12 A & 80 G registration for NGOs

Registering an NGO in India has many advantages. The most important one are the rebates in income tax under two major sections – the 80G and 12A.

Most of us would agree with the sentiments of Einstein on understanding Income tax. We have tried to simplify here on how the rebates work,

12 A Registration

The first step an NGO should do is get an exemption certificate – 12 A registration. This helps in getting a rebate on tax. The 12 A registration will help you in seeking grants from government or organizations abroad, as it can be shown as a proof of the existence and purposes of your NGO. Whether your NGO is registered as a trust, society or a not-for-profit company, you have to get a 12A certification to avail tax exemption.

Registration under 80G

Once the first step of registering your NGO under section 12 A is complete, you can seek to register under 80G. This would help the donor, who is donating money to your organization can avail tax benefits based on this registration number. Only an NGO registered under both 12A and 80G is eligible for availing government funding. 80 G certificate also helps you bring in foreign contributions.

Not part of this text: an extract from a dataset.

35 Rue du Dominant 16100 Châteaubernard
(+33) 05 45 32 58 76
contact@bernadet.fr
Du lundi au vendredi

The registration process may take a few months, it is a lifetime registration with no requirement for renewals.

Applying for 80G Certificate

To apply for an 80G certificate, the organisation must have a 12A registration. Only NGOs and non-profitable institutions with a 12A certificate are eligible for 80G certification.

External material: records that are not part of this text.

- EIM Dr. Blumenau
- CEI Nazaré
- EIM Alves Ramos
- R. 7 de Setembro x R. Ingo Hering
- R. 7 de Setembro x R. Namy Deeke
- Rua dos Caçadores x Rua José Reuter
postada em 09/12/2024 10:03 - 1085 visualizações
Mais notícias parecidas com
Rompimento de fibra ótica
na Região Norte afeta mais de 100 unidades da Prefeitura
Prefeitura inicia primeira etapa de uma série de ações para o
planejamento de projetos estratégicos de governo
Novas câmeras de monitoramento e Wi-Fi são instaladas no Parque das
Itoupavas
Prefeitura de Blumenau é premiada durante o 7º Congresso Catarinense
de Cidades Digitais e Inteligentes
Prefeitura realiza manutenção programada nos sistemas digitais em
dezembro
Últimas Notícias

To get an 80G certificate, the organisation has to fill in Form 10G and attach the activity report for the past one to three years, with an audited statement for the past three years, or even from the date of establishment in certain cases. All the relevant forms are available on the income tax official website. The certificate is offered after your application is scrutinised & once an officer visits your organization for an inspection.

Registration of 12 A and 80 G certificate

Eligibility for 80G Certification

Not all NGOs or trusts are eligible for 80G certification. There are certain rules which need to be followed to obtain it. Here are the details under which the government can reject your claim for an 80G certification.

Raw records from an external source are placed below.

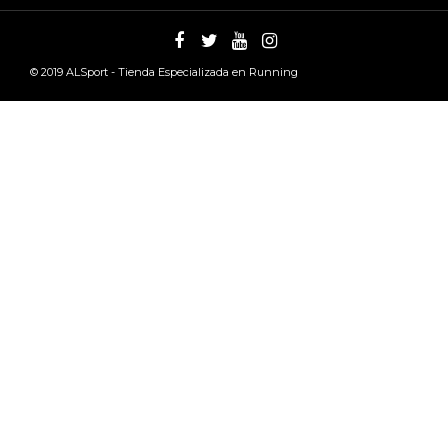
© 2019
ALSport - Tienda Especializada en Running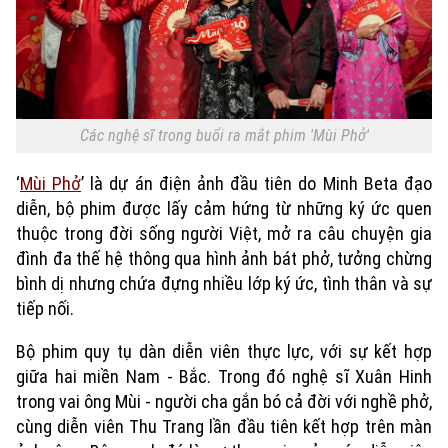
Các nghệ sĩ trong buổi ra mắt phim 'Mùi Phở'
‘
Mùi Phở
’ là dự án điện ảnh đầu tiên do Minh Beta đạo
diễn, bộ phim được lấy cảm hứng từ những ký ức quen
thuộc trong đời sống người Việt, mở ra câu chuyện gia
đình đa thế hệ thông qua hình ảnh bát phở, tưởng chừng
bình dị nhưng chứa đựng nhiều lớp ký ức, tình thân và sự
tiếp nối.
Bộ phim quy tụ dàn diễn viên thực lực, với sự kết hợp
giữa hai miền Nam - Bắc. Trong đó nghệ sĩ Xuân Hinh
trong vai ông Mùi - người cha gắn bó cả đời với nghề phở,
cùng diễn viên Thu Trang lần đầu tiên kết hợp trên màn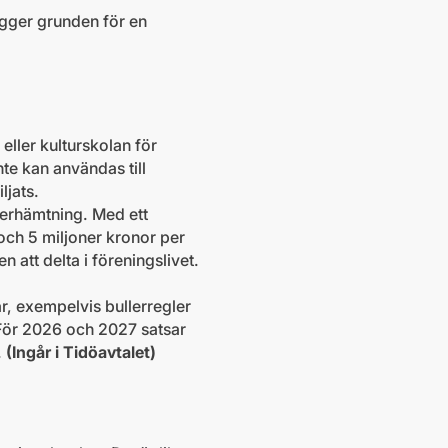
lägger grunden för en
 eller kulturskolan för
nte kan användas till
ljats.
terhämtning. Med ett
t och 5 miljoner kronor per
n att delta i föreningslivet.
r, exempelvis bullerregler
. För 2026 och 2027 satsar
.
(Ingår i Tidöavtalet)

Separate business from charity

If an NGO is involved in any business or financial transaction apart from the donations,they have to be segregated.If not, the 80G certification request will be rejected.

Misuse of funds

There should be no misuse of funds for any other purpose, even if it is for the organization.

No Religious Activity

An NGO/Trust should not be involved in any religious preaching or they cannot be operated exclusively for a particular caste or creed.

Proper Accounting

Clear accounting of all transactions should be maintained right from the start and must be submitted as proof while applying for 80G. These documents will be scrutinised thoroughly before 80G certification is issued.

Tax Benefits to the Organisation

The 80 G certification provides tax exemption for the donors, which encourages them to donate to an organization, as well as offers tax benefits to the NGOs. The certification provides tax benefits of 10 to 50% of the total amount donated.

The institution can get an exemption of 10% for the gross income earned through donations and contributions. The Income Tax Department has the power to approve or reject such requests upon disqualification of the NGO or any dissatisfaction found by the department towards the organization’s activities.

Requirements for 80G certificate

  • If a non-profit organisation is undertaking any business, it has to maintain a separate account and should not mix the donations they receive for a social cause.
  • Other than the charitable cause, the organisation or its bylaws should not represent any other cause. None of the donations can be spent toward anything but the charitable cause.
  • The organisation shall not be able to apply for 80G if it supports religion-based, caste- or creed-based activities.
  • The organisation should be registered under the Societies Registration Act, 1860, or registered under section 25 of the Companies Act, 1956.

However, the Income Tax Department has the power to approve or reject such approval upon disqualification of the non-profit organisation or dissatisfaction found by the department towards the non-profit organisation activities.